§ **PROBLEM**: Search the listing for the string "Tumor" and copy every line that contains it.

§ **DATASET SECTION**:
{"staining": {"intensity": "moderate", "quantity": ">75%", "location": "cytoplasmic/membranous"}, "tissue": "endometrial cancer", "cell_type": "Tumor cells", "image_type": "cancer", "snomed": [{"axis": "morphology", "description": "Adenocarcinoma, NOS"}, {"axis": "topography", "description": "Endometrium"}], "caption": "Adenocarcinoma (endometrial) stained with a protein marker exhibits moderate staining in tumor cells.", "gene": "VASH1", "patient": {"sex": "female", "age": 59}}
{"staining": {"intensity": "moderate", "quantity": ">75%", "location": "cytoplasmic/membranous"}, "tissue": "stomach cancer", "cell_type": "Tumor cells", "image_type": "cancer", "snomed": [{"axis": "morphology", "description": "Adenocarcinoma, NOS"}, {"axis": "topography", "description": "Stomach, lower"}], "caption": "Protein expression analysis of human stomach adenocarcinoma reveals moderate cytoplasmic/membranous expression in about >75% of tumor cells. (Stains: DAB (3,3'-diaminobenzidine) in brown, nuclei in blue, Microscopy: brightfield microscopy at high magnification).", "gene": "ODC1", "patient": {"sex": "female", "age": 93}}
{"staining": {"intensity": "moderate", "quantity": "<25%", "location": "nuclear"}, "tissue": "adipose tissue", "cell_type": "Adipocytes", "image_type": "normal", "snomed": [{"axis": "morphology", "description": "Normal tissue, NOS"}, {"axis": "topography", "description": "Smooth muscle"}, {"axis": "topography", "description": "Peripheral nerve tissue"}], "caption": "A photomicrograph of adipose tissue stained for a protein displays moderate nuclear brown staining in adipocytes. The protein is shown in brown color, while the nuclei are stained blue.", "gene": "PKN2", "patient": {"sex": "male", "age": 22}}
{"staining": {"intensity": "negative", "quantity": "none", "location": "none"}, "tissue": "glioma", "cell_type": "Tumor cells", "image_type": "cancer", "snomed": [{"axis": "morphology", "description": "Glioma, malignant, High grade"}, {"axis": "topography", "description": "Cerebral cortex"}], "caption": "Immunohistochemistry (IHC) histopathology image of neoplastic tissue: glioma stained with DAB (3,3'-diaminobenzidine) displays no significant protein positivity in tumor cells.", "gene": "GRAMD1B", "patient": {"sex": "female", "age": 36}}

§ **OUTPUT OF THE EXERCISE**:
{"staining": {"intensity": "moderate", "quantity": ">75%", "location": "cytoplasmic/membranous"}, "tissue": "endometrial cancer", "cell_type": "Tumor cells", "image_type": "cancer", "snomed": [{"axis": "morphology", "description": "Adenocarcinoma, NOS"}, {"axis": "topography", "description": "Endometrium"}], "caption": "Adenocarcinoma (endometrial) stained with a protein marker exhibits moderate staining in tumor cells.", "gene": "VASH1", "patient": {"sex": "female", "age": 59}}
{"staining": {"intensity": "moderate", "quantity": ">75%", "location": "cytoplasmic/membranous"}, "tissue": "stomach cancer", "cell_type": "Tumor cells", "image_type": "cancer", "snomed": [{"axis": "morphology", "description": "Adenocarcinoma, NOS"}, {"axis": "topography", "description": "Stomach, lower"}], "caption": "Protein expression analysis of human stomach adenocarcinoma reveals moderate cytoplasmic/membranous expression in about >75% of tumor cells. (Stains: DAB (3,3'-diaminobenzidine) in brown, nuclei in blue, Microscopy: brightfield microscopy at high magnification).", "gene": "ODC1", "patient": {"sex": "female", "age": 93}}
{"staining": {"intensity": "negative", "quantity": "none", "location": "none"}, "tissue": "glioma", "cell_type": "Tumor cells", "image_type": "cancer", "snomed": [{"axis": "morphology", "description": "Glioma, malignant, High grade"}, {"axis": "topography", "description": "Cerebral cortex"}], "caption": "Immunohistochemistry (IHC) histopathology image of neoplastic tissue: glioma stained with DAB (3,3'-diaminobenzidine) displays no significant protein positivity in tumor cells.", "gene": "GRAMD1B", "patient": {"sex": "female", "age": 36}}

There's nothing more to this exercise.